▶ READING TEXT:
>> start
This function finds the most similar topics to a given query using semantic similarity analysis. It works with both semantic topic models and traditional STM models by creating topic representations using transformer embeddings and calculating cosine similarity scores.
Usage
find_topic_matches(
topic_model,
query,
top_n = 10,
method = "cosine",
embedding_model = "all-MiniLM-L6-v2",
include_terms = TRUE
)Arguments
- topic_model
A topic model object (semantic topic model or STM model).
- query
A character string representing the query topic.
- top_n
The number of similar topics to return (default: 10).
- method
The similarity method: "cosine", "euclidean", "embedding".
- embedding_model
The embedding model to use for query encoding (default: "all-MiniLM-L6-v2").
>> end
▶ PROVIDED MATERIAL:
>> start
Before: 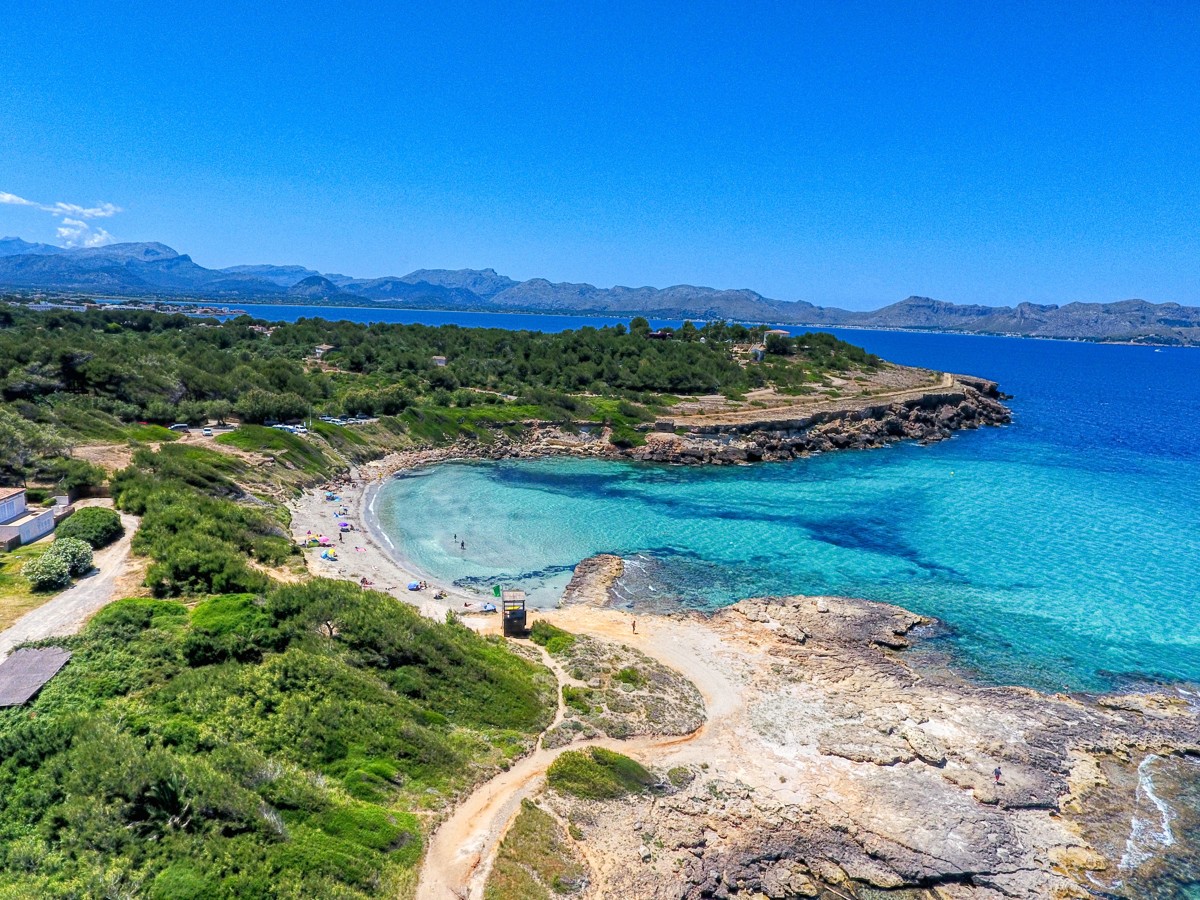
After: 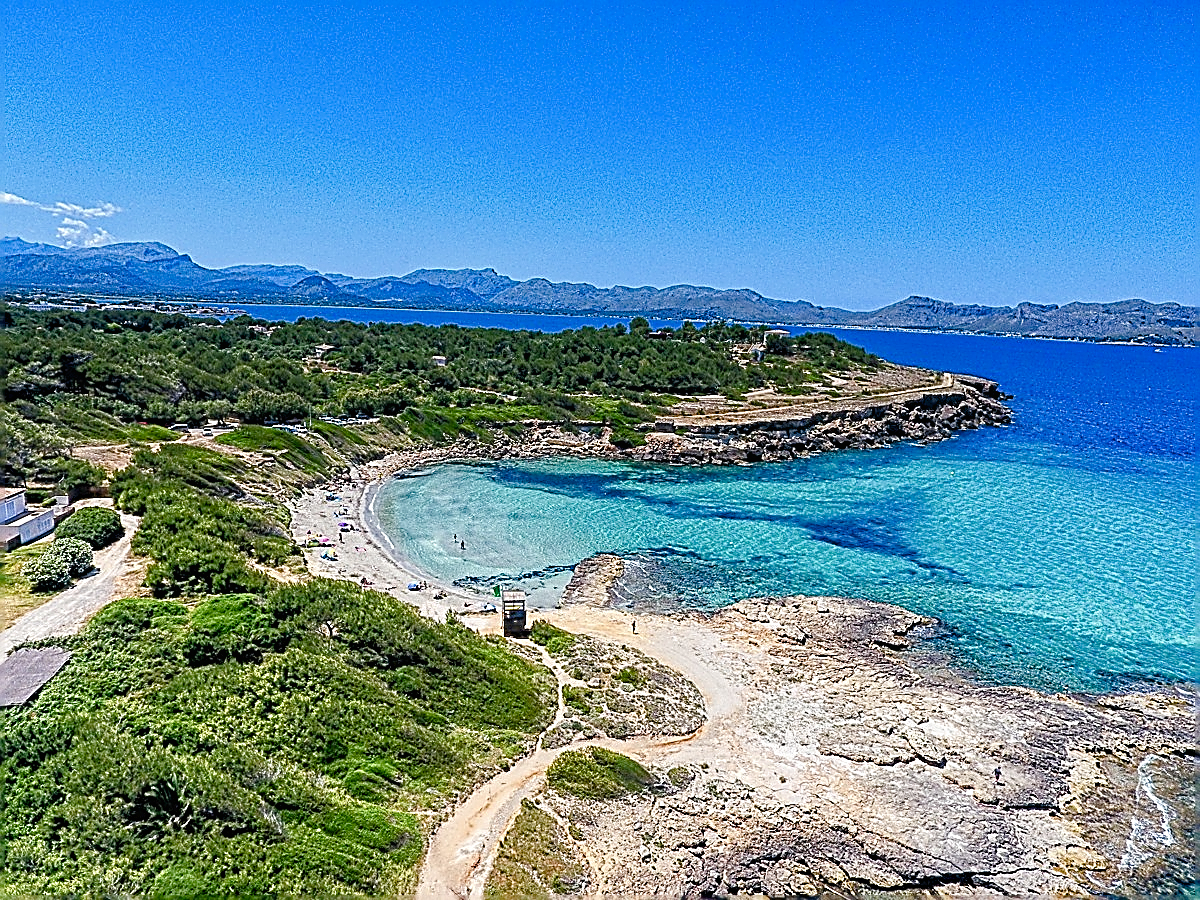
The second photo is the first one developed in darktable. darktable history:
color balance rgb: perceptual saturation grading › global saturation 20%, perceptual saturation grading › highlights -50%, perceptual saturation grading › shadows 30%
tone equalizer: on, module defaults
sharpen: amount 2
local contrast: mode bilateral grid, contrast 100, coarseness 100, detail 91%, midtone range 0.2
>> end
▶ SET EXERCISE 1: Summarize the find_topic_matches documentation in two sentences.
▶ SET EXERCISE 2: Write the next part of the find_topic_matches documentation, starting after its description of the embedding_model argument.

▶ OUTPUT 1: The find_topic_matches function identifies the topics most similar to a given query through semantic similarity analysis. It works with both semantic topic models and traditional STM models by building topic representations from transformer embeddings and computing cosine similarity scores, and it accepts a topic model, a query string, the number of topics to return (default 10), a similarity method ("cosine", "euclidean", or "embedding"), and an embedding model for encoding the query (default "all-MiniLM-L6-v2").

▶ OUTPUT 2:
- include_terms
Logical, whether to include topic terms in the similarity calculation (default: TRUE).
Examples
if (interactive()) {
mydata <- TextAnalysisR::SpecialEduTech
united_tbl <- TextAnalysisR::unite_cols(
mydata,
listed_vars = c("title", "keyword", "abstract")
)
texts <- united_tbl$united_texts
topic_model <- TextAnalysisR::fit_embedding_topics(
texts = texts,
method = "semantic_style",
n_topics = 8
)
similar_topics <- TextAnalysisR::find_similar_topics(
topic_model = topic_model,
query = "mathematical learning",
top_n = 5
)
print(similar_topics)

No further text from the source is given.